**Righe per l'esercizio**
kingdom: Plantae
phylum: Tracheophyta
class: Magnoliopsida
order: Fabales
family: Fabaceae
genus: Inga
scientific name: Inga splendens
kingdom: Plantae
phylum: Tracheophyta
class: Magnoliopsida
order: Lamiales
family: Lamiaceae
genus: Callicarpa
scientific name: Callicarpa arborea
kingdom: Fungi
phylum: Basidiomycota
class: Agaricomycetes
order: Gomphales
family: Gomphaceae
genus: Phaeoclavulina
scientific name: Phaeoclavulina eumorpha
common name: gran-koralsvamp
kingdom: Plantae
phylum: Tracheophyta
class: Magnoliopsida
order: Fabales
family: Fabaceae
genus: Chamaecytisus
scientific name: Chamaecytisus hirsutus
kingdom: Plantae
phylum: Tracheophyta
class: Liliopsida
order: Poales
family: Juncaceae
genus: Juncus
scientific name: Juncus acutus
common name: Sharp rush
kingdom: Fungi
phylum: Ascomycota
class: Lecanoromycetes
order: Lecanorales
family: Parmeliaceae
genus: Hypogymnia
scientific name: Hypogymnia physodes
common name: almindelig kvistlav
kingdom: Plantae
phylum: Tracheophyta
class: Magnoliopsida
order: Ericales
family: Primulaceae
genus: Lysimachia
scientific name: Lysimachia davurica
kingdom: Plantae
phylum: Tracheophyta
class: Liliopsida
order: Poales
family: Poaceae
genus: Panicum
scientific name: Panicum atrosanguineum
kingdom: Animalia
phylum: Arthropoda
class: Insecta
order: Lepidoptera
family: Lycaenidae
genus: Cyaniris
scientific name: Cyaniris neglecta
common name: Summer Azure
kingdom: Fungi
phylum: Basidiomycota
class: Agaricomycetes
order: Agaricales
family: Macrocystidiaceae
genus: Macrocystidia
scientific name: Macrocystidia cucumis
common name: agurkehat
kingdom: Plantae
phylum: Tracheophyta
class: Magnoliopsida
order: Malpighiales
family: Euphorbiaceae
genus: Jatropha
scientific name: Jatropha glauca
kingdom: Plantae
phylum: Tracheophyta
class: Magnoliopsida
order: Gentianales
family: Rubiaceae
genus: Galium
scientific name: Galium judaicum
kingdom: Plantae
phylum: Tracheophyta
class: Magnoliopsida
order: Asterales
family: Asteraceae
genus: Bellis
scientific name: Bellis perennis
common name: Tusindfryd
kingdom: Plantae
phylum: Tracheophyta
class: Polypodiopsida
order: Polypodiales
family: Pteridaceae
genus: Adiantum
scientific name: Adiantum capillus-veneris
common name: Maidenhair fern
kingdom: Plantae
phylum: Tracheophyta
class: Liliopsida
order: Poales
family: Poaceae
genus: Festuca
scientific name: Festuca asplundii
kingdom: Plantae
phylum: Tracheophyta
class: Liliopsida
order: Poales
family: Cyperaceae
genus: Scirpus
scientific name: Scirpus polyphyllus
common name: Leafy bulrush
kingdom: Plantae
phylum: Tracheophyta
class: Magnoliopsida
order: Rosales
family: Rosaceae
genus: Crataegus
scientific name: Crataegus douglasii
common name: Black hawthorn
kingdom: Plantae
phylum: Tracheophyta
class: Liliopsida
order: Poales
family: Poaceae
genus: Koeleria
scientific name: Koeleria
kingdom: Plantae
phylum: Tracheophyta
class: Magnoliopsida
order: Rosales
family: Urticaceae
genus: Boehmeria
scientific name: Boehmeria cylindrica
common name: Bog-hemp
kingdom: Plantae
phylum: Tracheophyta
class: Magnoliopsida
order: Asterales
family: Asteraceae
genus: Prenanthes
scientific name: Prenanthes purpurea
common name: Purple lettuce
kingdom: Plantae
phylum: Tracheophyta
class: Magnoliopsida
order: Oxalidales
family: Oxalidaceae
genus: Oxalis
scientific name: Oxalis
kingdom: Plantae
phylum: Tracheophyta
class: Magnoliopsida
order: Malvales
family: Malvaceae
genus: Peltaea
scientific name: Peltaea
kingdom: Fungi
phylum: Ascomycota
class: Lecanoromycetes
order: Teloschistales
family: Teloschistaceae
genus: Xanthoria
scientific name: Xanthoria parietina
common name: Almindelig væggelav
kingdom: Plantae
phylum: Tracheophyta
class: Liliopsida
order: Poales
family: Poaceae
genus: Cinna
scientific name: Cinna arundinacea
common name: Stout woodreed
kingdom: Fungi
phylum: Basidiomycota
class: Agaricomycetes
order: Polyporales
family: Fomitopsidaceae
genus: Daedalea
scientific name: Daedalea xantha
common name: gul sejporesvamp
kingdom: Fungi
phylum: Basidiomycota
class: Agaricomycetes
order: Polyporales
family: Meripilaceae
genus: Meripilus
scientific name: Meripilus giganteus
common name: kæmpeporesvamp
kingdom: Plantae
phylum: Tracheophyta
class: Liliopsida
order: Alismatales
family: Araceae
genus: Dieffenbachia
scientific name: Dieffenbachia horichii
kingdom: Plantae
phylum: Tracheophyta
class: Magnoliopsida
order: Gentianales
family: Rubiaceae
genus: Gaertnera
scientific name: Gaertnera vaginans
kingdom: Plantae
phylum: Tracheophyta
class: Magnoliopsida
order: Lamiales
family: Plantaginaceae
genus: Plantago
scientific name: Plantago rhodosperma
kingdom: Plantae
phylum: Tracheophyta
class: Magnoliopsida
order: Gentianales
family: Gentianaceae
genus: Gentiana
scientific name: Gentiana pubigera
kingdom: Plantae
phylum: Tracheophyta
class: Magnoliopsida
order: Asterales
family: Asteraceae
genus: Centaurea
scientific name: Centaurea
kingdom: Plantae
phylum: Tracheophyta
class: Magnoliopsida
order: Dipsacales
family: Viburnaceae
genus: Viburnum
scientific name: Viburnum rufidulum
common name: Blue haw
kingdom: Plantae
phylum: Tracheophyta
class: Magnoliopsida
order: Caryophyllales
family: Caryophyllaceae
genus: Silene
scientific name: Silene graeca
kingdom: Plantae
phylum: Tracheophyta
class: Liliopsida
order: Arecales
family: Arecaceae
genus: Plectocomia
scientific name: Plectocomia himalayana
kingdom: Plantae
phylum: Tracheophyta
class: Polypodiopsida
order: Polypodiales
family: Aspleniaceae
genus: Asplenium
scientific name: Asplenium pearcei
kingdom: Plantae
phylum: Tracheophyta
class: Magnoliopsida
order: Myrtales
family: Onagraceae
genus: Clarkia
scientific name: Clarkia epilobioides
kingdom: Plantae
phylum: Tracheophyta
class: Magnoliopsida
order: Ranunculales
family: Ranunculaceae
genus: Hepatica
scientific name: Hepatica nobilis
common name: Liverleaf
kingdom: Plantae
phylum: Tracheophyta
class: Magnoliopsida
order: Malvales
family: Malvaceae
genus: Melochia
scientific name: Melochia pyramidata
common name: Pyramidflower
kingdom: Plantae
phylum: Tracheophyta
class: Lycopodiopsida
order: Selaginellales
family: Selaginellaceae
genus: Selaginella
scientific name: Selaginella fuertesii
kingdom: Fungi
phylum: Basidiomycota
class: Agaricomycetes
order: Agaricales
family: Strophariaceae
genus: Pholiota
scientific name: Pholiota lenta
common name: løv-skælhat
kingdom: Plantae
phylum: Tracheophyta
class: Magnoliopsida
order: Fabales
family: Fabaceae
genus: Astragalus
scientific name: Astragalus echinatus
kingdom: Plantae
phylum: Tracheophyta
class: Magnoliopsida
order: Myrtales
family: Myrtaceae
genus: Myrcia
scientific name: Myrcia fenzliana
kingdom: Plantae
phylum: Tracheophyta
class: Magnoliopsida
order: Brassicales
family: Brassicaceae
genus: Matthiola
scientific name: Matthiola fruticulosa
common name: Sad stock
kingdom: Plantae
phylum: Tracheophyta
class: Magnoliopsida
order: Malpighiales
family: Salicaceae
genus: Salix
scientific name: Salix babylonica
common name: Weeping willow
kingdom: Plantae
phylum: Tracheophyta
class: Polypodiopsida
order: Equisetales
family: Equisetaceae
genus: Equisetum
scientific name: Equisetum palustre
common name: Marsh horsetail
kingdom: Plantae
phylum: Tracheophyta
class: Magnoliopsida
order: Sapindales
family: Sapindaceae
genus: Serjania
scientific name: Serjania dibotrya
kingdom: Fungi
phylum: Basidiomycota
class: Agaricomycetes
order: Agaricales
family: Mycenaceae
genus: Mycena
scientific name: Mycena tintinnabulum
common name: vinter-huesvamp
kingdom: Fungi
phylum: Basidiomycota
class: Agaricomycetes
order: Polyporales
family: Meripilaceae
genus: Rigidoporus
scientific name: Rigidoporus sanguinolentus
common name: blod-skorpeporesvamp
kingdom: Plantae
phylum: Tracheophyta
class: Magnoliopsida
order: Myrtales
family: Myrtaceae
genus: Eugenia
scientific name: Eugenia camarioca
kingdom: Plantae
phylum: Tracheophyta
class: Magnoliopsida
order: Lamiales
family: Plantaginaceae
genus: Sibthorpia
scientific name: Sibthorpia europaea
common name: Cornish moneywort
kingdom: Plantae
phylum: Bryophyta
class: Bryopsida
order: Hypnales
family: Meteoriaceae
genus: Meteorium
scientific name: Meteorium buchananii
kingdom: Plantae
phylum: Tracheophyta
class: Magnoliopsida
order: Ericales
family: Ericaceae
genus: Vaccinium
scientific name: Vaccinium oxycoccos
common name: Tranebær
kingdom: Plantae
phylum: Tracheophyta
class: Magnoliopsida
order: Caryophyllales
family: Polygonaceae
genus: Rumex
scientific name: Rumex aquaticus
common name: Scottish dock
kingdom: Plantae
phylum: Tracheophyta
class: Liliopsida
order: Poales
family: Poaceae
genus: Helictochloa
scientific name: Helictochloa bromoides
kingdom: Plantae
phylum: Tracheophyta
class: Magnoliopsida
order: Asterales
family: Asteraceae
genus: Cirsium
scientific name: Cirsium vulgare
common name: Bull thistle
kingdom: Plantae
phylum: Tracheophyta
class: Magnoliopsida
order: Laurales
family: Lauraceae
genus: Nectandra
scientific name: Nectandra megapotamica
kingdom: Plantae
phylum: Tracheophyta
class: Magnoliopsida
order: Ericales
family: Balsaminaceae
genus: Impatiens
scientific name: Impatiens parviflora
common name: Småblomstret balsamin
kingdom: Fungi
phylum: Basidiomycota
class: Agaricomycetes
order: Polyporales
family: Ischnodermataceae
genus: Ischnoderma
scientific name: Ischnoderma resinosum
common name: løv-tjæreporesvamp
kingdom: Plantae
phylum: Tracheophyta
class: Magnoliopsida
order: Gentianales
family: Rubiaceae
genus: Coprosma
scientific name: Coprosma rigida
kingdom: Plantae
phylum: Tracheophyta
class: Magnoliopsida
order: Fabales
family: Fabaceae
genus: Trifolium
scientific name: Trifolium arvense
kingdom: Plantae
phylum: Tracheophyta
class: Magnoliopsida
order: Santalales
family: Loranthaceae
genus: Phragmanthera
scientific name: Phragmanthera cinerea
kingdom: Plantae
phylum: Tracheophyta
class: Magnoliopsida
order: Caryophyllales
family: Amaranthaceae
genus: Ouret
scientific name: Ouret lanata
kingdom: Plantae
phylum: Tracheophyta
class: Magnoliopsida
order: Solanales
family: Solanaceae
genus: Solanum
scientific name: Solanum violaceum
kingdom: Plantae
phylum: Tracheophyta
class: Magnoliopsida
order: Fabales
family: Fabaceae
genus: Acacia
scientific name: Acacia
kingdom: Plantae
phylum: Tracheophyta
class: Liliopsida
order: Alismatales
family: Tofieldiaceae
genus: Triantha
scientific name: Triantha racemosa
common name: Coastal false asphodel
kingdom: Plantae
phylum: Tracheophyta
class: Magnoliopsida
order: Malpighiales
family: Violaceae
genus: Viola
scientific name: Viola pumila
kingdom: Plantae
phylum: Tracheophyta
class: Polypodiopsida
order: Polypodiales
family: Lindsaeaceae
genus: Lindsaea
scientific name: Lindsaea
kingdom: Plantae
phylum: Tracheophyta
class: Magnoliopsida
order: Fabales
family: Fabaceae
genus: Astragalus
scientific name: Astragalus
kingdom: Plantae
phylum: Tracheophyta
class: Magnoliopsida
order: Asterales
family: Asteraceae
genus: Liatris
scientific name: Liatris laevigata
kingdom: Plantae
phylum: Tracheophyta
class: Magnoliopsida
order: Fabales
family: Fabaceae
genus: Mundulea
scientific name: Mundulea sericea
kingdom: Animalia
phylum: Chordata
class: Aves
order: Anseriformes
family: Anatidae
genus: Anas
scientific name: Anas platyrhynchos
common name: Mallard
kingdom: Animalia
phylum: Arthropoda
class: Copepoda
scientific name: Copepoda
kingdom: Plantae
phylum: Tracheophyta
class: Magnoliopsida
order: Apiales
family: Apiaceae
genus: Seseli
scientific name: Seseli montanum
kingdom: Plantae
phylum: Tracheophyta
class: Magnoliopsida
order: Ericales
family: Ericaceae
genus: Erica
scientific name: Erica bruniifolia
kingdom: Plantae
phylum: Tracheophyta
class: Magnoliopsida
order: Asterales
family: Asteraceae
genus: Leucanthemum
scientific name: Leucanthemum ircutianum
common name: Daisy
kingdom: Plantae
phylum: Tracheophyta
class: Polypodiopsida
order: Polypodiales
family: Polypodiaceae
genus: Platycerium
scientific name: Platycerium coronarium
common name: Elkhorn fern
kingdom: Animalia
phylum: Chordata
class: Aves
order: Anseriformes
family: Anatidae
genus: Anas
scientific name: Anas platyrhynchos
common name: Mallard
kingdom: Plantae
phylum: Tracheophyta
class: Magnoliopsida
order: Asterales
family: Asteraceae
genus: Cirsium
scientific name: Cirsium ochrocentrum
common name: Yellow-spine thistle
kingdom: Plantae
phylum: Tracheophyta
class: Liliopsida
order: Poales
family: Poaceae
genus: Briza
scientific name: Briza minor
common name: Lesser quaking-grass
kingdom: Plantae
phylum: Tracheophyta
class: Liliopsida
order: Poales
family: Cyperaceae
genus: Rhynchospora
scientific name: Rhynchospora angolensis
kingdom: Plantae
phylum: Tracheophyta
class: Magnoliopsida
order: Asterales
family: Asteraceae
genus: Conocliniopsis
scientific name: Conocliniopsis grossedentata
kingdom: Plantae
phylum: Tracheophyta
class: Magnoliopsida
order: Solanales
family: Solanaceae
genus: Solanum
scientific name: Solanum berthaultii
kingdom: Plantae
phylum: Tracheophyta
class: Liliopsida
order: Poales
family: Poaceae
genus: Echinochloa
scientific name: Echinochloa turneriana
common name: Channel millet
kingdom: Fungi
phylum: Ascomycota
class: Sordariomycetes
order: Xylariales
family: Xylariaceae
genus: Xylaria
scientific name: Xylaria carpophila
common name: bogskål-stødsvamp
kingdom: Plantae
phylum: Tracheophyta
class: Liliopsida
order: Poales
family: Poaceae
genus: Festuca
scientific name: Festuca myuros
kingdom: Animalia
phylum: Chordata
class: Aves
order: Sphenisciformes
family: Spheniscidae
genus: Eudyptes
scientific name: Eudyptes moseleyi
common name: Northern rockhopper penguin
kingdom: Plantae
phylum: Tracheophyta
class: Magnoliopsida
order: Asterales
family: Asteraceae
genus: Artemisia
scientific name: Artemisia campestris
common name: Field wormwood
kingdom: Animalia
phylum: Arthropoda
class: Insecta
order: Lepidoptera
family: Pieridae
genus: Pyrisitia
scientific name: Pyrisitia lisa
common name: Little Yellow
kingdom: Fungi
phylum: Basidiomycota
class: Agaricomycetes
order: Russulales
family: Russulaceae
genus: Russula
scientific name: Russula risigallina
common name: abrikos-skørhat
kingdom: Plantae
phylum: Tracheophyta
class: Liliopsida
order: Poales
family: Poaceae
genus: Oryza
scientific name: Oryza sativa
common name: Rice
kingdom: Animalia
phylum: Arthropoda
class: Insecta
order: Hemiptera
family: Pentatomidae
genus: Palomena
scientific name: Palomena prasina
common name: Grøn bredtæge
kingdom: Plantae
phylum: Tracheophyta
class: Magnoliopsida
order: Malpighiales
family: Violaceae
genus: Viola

**Obiettivo**
Trascriva senza alcuna modifica le righe dalla riga che contiene "genus: Viburnum" alla riga che contiene "scientific name: Myrcia fenzliana", entrambe incluse.

**Esito dell'esercizio**
genus: Viburnum
scientific name: Viburnum rufidulum
common name: Blue haw
kingdom: Plantae
phylum: Tracheophyta
class: Magnoliopsida
order: Caryophyllales
family: Caryophyllaceae
genus: Silene
scientific name: Silene graeca
kingdom: Plantae
phylum: Tracheophyta
class: Liliopsida
order: Arecales
family: Arecaceae
genus: Plectocomia
scientific name: Plectocomia himalayana
kingdom: Plantae
phylum: Tracheophyta
class: Polypodiopsida
order: Polypodiales
family: Aspleniaceae
genus: Asplenium
scientific name: Asplenium pearcei
kingdom: Plantae
phylum: Tracheophyta
class: Magnoliopsida
order: Myrtales
family: Onagraceae
genus: Clarkia
scientific name: Clarkia epilobioides
kingdom: Plantae
phylum: Tracheophyta
class: Magnoliopsida
order: Ranunculales
family: Ranunculaceae
genus: Hepatica
scientific name: Hepatica nobilis
common name: Liverleaf
kingdom: Plantae
phylum: Tracheophyta
class: Magnoliopsida
order: Malvales
family: Malvaceae
genus: Melochia
scientific name: Melochia pyramidata
common name: Pyramidflower
kingdom: Plantae
phylum: Tracheophyta
class: Lycopodiopsida
order: Selaginellales
family: Selaginellaceae
genus: Selaginella
scientific name: Selaginella fuertesii
kingdom: Fungi
phylum: Basidiomycota
class: Agaricomycetes
order: Agaricales
family: Strophariaceae
genus: Pholiota
scientific name: Pholiota lenta
common name: løv-skælhat
kingdom: Plantae
phylum: Tracheophyta
class: Magnoliopsida
order: Fabales
family: Fabaceae
genus: Astragalus
scientific name: Astragalus echinatus
kingdom: Plantae
phylum: Tracheophyta
class: Magnoliopsida
order: Myrtales
family: Myrtaceae
genus: Myrcia
scientific name: Myrcia fenzliana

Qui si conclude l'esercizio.